Remetendo às melhores histórias do gênero policial, sobretudo as clássicas, como as da Rainha do Crime ou de Arthur Conan Doyle, “O crime do bom nazista” trabalha de maneira exemplar aqueles elementos que tornam essas narrativas tão irressítiveis. Há um assassinato, aparentemente, de difícil resolução, circunscrito em um ambiente controlado. Um grupo singular de personagens torna-se alvo do escrutínio de um atento investigador. Num contexto de ascensão do nazismo na Alemanha, descobrimos que cada um deles teria motivos para cometer tal crime.

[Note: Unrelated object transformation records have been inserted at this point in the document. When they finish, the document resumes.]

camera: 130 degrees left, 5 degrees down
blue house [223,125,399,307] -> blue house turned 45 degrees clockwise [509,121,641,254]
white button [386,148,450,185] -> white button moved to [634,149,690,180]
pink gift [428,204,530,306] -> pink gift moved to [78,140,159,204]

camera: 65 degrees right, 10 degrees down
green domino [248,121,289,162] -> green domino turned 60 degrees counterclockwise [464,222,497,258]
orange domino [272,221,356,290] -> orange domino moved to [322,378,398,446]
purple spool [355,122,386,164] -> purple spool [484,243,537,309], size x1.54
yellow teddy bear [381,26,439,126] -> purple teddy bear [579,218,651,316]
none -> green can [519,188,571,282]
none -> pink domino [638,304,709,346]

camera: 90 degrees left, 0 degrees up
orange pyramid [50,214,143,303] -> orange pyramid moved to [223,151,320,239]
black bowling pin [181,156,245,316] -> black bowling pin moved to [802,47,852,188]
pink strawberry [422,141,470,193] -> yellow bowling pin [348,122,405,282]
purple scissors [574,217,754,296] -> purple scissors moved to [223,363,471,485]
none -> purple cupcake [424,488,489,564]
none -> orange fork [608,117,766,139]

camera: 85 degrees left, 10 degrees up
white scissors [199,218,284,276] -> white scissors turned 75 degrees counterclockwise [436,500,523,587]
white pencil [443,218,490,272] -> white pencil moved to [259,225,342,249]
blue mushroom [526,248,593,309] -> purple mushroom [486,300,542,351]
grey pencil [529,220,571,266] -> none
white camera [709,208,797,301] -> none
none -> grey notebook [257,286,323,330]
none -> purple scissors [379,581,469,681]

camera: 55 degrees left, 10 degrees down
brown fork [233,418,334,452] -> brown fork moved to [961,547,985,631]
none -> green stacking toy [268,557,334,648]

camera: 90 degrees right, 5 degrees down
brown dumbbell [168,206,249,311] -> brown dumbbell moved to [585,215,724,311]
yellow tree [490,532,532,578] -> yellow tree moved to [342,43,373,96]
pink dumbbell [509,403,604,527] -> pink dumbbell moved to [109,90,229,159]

Até aqui, o novo romance de Samir Machado de Machado já seria uma leitura deliciosa para os apreciadores de uma boa história de mistério. Mas há muito mais sob sua superfície. Ao falar da Alemanha nazista e todo o discurso de ódio que a sustentava, Samir fala também sobre o Brasil. Não aquele de 1933 – período onde a narrativa se desenrola – mas o que vivemos hoje, sobretudo a partir de 2018, com a eleição de um governo de extrema direita para a presidência. O autor conecta os discursos de outrora com os discursos de agora, expondo a violência que é a base do poder de ambos.
Se a literatura é capaz de apontar essas aproximações, é ainda mais assombroso quando o autor resgata acontecimentos documentados para expô-las. Por exemplo, em um momento do livro, um dos personagens cita o ministro nazista Goebbels: “A arte alemã da próxima década será heroica, ferrenhamente romântica, objetiva e livre de sentimentalismos. Precisa ser imperativa e vinculada às aspirações do povo, ou então não será nada”. Talvez você se lembre de um discurso parecido com esse. Não pela voz de Goebbels, mas pela do ex-secretário de cultura bolsonarista Roberto Alvim, em 2018, numa declaração vexaminosa. Noutro momento, a homofobia transborda pelo discurso de outro personagem: “Pessoalmente, eu preferiria que um filho meu morresse em algum ‘acidente’ do que fosse visto abraçado a algum bigodudo por aí”. Tal frase não nasce da ficção, mas de uma declaração do ex-presidente Jair Bolsonaro. A perseguição à comunidade LGBTQIA+ é, inclusive, um dos temas mais pungentes do livro – uma urgência outrora, uma urgência hoje.
“O crime do bom nazista”, entrega uma trama engenhosa, que nos instiga a desvendar o seu desfecho, numa leitura fluida e imersiva, unindo a ficção histórica, a análise política e a literatura policial. O real a todo momento invade a ficção de Samir Machado de Machado, que tece de maneira primorosa os muitos fios que conectam o nazismo e o bolsonarismo, duas ideologias que se encontram na violência do discurso, no ódio à diferença e no desrespeito às minorias.